_Your assignment:_ Report every line in the material that contains the string "together". Match case exactly.

_Data supplied:_
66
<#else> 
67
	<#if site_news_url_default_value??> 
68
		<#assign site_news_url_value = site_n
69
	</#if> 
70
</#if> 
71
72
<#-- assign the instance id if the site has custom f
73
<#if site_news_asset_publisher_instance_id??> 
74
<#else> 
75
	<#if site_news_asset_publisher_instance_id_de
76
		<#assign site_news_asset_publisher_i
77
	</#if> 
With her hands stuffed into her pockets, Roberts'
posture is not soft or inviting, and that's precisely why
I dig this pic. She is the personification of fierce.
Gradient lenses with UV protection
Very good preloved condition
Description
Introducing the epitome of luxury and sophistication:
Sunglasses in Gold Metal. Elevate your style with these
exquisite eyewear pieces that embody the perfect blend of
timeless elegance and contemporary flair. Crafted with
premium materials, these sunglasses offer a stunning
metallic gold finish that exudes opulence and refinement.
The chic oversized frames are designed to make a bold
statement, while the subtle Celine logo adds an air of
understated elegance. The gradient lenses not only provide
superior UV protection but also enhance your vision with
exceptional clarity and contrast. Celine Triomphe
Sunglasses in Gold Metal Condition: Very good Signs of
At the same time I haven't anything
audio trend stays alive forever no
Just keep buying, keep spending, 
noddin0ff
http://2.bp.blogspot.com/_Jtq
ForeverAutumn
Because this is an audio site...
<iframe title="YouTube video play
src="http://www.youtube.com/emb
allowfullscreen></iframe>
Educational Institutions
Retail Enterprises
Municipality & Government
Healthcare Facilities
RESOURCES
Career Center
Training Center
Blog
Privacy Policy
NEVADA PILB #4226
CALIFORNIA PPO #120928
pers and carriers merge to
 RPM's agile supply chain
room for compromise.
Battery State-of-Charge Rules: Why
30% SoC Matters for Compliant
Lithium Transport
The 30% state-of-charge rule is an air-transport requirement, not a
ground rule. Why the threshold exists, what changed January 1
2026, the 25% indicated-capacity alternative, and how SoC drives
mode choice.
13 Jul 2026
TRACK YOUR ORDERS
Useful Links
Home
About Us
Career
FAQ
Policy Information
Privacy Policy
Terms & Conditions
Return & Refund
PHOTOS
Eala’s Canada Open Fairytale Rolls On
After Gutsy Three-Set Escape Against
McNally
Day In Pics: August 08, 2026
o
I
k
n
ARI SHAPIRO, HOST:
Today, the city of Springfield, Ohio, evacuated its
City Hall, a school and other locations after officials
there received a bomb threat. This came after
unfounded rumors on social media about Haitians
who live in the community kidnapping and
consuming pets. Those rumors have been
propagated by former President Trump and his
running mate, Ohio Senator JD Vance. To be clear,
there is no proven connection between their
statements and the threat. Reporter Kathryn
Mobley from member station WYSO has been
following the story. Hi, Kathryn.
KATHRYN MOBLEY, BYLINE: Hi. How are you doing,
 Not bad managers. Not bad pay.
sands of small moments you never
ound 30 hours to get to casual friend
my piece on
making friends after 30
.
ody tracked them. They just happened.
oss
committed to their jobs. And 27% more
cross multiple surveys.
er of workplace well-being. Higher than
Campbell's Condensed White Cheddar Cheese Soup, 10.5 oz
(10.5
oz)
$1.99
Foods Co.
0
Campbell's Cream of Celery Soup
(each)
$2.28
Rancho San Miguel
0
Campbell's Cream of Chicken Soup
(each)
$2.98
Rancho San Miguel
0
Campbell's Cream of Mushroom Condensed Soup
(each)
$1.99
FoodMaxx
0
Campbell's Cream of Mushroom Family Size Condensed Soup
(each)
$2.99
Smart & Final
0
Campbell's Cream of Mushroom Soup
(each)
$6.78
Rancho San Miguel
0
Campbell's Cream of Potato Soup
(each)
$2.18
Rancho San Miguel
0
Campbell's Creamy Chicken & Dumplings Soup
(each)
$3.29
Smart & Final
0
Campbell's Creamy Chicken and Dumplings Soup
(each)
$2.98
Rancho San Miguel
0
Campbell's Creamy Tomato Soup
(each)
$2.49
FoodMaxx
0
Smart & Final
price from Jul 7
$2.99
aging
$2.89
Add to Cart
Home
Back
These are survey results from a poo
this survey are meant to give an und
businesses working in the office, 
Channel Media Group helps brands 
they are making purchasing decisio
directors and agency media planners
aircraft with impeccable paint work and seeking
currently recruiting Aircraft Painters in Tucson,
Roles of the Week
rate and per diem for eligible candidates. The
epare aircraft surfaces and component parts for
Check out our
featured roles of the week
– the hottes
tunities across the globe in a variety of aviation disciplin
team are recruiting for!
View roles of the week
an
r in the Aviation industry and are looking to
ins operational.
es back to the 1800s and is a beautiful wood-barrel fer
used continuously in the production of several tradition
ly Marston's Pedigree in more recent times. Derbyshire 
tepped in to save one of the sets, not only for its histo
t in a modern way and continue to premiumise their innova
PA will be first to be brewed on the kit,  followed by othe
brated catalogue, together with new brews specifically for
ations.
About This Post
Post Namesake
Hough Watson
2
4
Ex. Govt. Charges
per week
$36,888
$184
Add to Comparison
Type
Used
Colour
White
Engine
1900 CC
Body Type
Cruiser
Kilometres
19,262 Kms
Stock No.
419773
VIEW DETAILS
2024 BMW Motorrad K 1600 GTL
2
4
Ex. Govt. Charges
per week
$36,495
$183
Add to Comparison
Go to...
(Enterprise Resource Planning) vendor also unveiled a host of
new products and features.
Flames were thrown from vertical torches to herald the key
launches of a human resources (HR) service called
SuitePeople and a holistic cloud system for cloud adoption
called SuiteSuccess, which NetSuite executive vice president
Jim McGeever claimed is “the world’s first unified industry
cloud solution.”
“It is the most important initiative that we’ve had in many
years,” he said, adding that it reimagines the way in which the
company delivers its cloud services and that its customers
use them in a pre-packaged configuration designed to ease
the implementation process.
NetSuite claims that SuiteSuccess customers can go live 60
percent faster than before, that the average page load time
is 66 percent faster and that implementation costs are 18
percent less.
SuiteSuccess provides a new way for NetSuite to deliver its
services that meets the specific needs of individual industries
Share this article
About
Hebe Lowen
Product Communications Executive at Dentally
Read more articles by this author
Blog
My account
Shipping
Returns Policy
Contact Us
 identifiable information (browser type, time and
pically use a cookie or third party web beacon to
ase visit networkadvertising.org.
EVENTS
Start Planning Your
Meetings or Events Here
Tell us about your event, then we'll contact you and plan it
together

_Answer box:_
brated catalogue, together with new brews specifically for
together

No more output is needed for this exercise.